Modérée par l’auteur et journaliste Carl Honoré, la session réunissait deux figures majeures du secteur britannique de la technologie au service du care (TEC) — Alison Scurfield, Directrice générale de la Technology Services Association (TSA), et Maxine Potter, Directrice Royaume-Uni de Careium, l’un des plus grands acteurs européens de la téléassistance. En près de quarante minutes, elles ont dressé une cartographie franche des opportunités et des obstacles en Europe, affirmant que le prochain grand bond ne dépendra pas des objets, mais des personnes, de la culture et de la collaboration.
La téléassistance : Un secteur en pleine transformation
Carl Honoré a introduit la discussion en la reliant à l’esprit du festival, qui assume la pluralité des innovations liées au vieillissement. Pourtant, lorsqu’il a demandé ce qui les enthousiasmait le plus, aucune n’a cité l’objet le plus spectaculaire.
Pour Maxine Potter, le véritable tournant vient de l’intelligence artificielle, non pas dans sa dimension futuriste, mais comme outil concret de prévention et de care proactif. L’IA, explique-t-elle, aide déjà les professionnels à interpréter les données comportementales issues des capteurs : « On peut voir si Mme Smith n’a pas fait son thé le matin ou ne s’est pas levée. Cela déclenche des alertes qui nous permettent d’agir avant l’urgence. »
Alyson Scurfield confirme l’abondance d’innovations — « le hall est rempli d’incroyables gadgets » — mais met en garde contre l’erreur qui consiste à partir de la technologie plutôt que des personnes. Elle évoque son propre diabète : son capteur est performant, mais « est-il connecté à mon dossier médical ? Non. Est-il connecté au care social ? Non. » La vraie révolution, dit-elle, viendra de services intégrés et adaptés aux besoins réels, pas imaginés.

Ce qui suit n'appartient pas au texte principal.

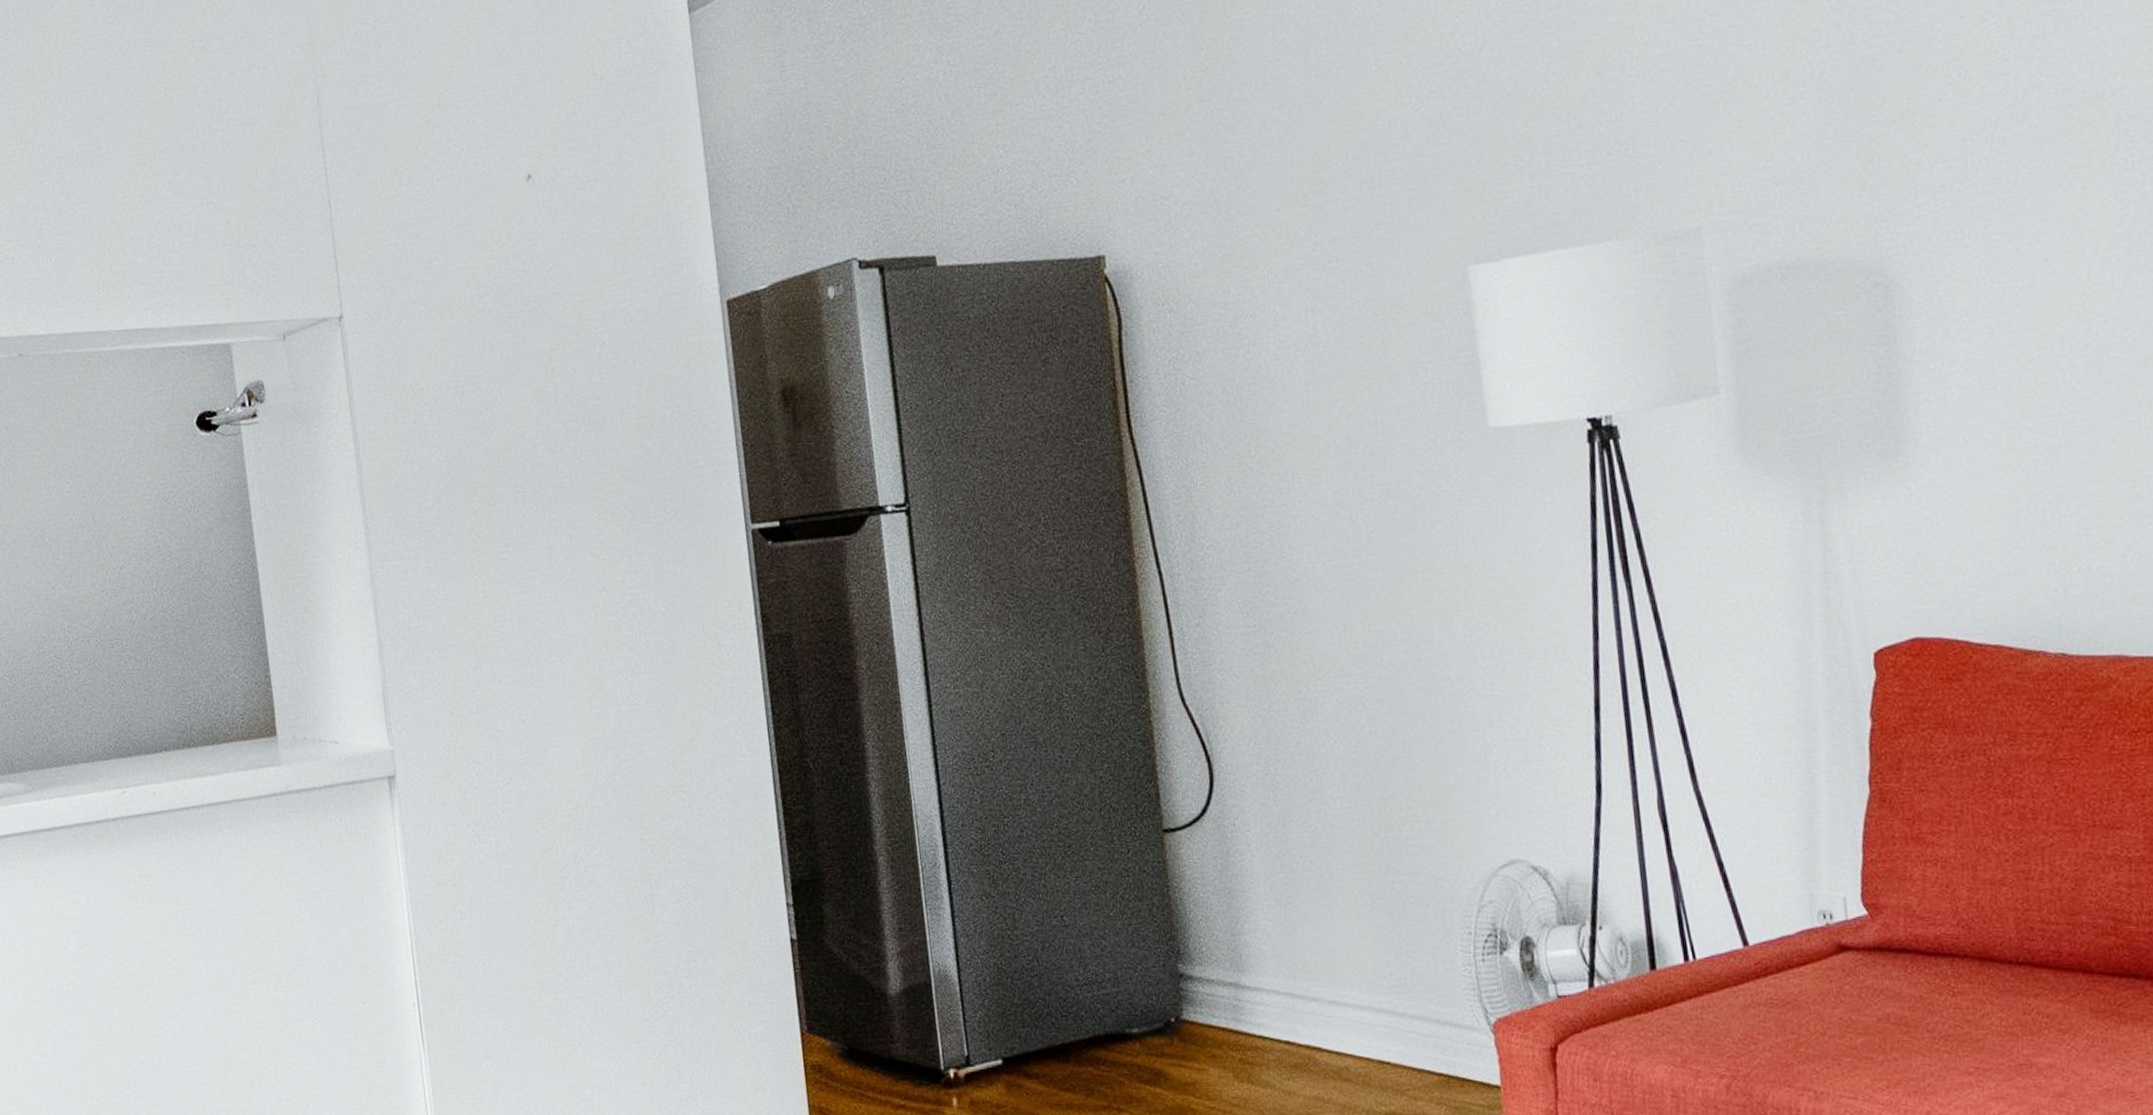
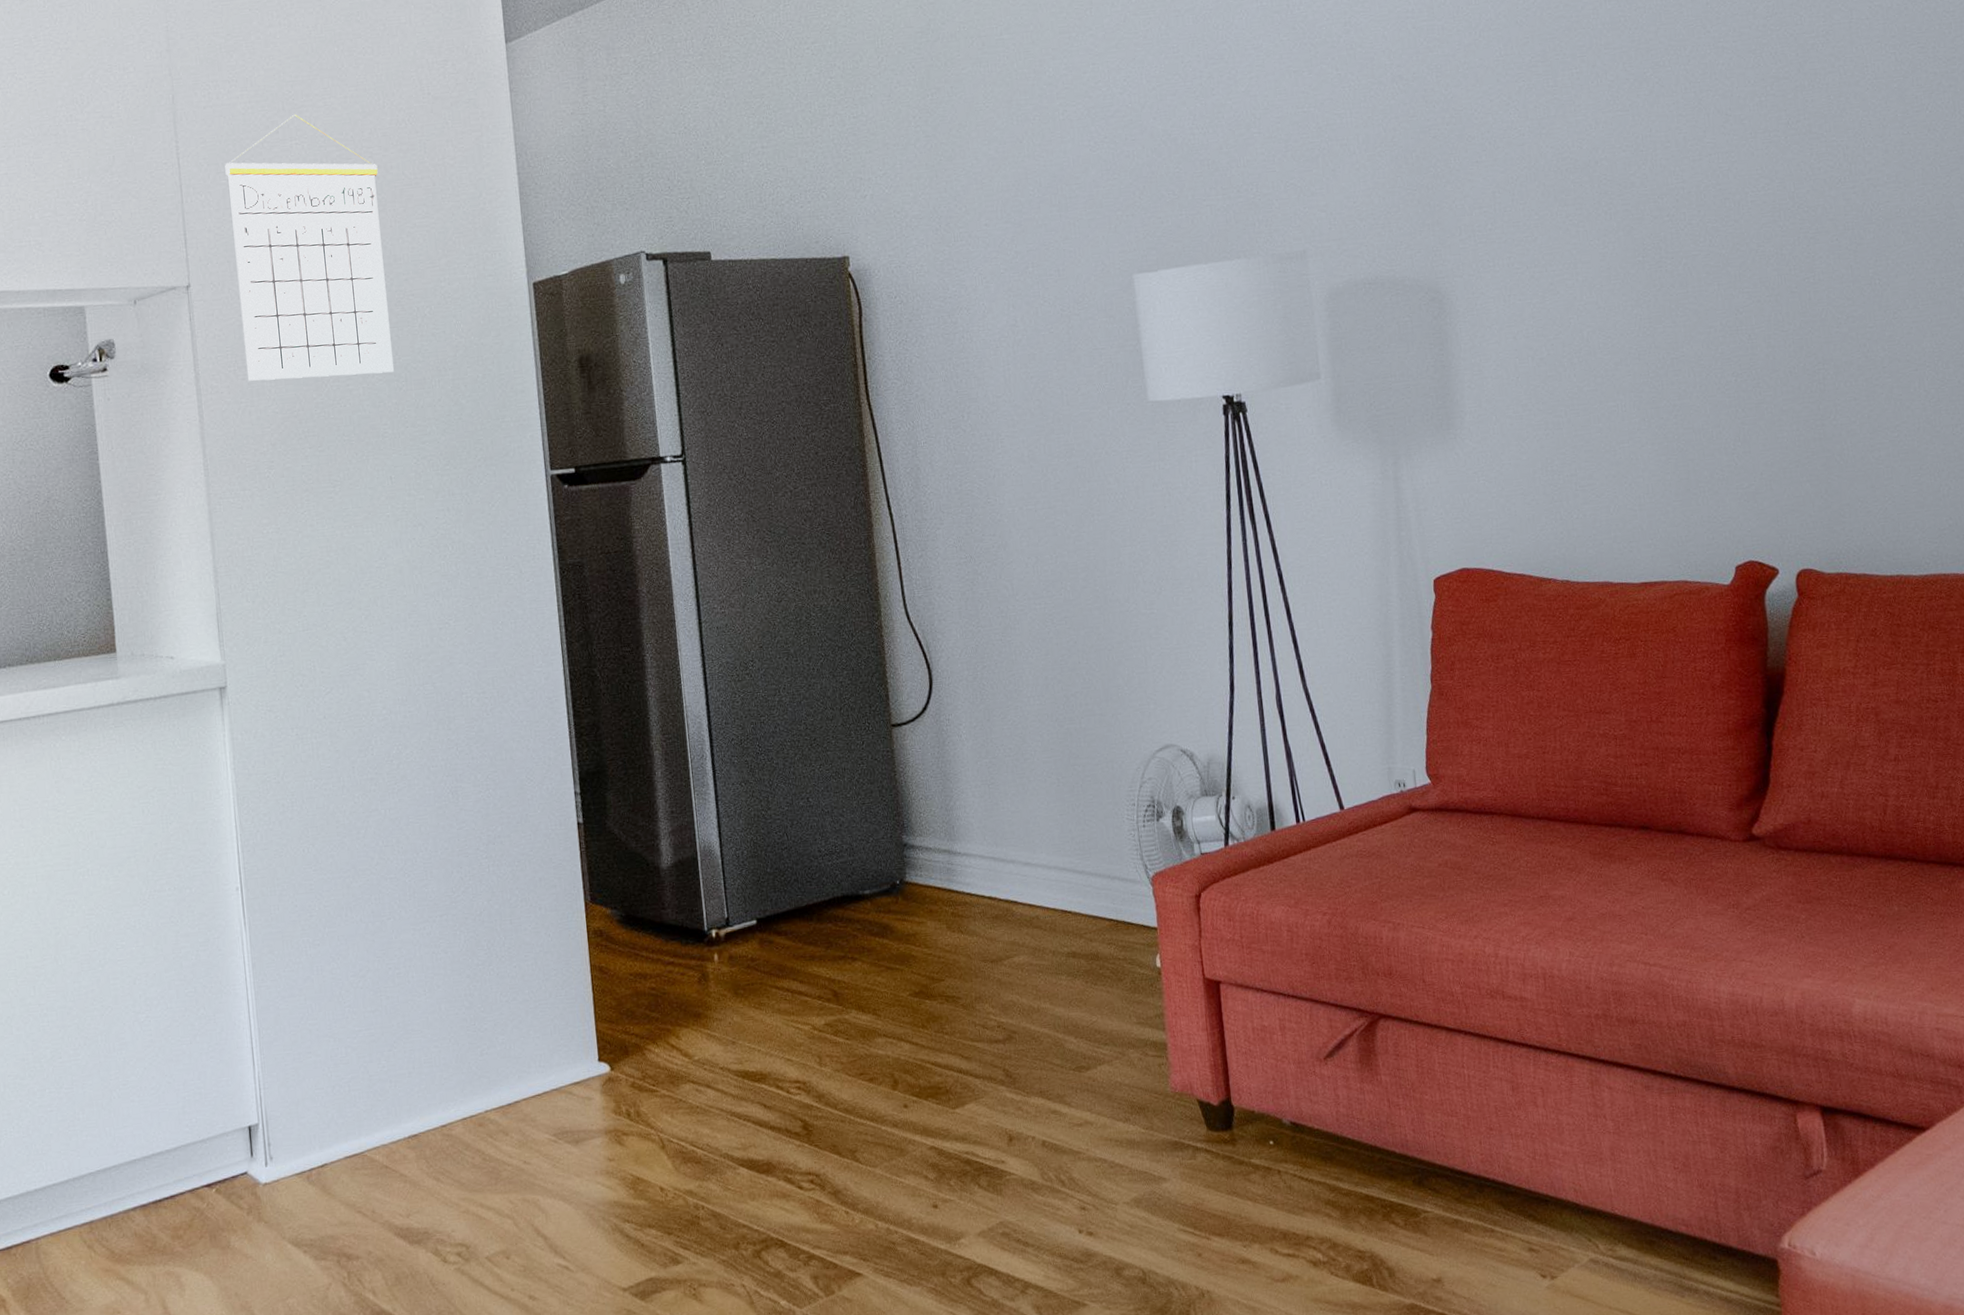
calendar: none [376,110,570,425] -> present [225,114,394,381]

Téléassistance en Europe : vers une nouvelle ère du care connecté : Le Replay
(table ronde en anglais)
Co-produire, pas supposer
Les deux intervenantes sont revenues à plusieurs reprises sur la co-production : concevoir avec les utilisateurs, et non à leur place.
Careium, explique Maxine Potter, réalise des visites à domicile pour observer les usages et recueillir les retours, plutôt que de s’appuyer sur des enquêtes génériques. Beaucoup de personnes âgées, dit-elle, apprécient tellement la voix humaine qu’elles appuient parfois sur leur pendentif d’alerte juste pour parler à quelqu’un.
Alyson Scurfield élargit la co-production bien au-delà des utilisateurs finaux : elle inclut les financeurs, les aidants familiaux, les professionnels, les collectivités, les associations, et les décideurs nationaux. C’est un processus continu : « Mes besoins de diabétique aujourd’hui peuvent être complètement différents après un épisode la semaine prochaine. »
La co-production n’est donc pas une case à cocher, mais un mode de conception évolutif.
La transition numérique au Royaume-Uni : avancées et difficultés
La table ronde a offert un regard sans filtre sur la transition massive du Royaume-Uni de l’analogique vers le numérique (A2D), qui touche ses derniers mois. Elle concerne des millions de personnes vulnérables dont les alarmes et capteurs fonctionnaient sur le réseau cuivre.
Pour Maxine Potter, ce processus est « difficile » et « attendu depuis longtemps », rappelant que beaucoup doutaient qu’il ait réellement lieu. Careium a misé sur la planification et les partenariats, notamment avec BT et CSL, pour tester les dispositifs, assurer la résilience et éviter les pannes lors des migrations. La leçon générale, dit-elle, est que personne ne peut traverser cette transition seul.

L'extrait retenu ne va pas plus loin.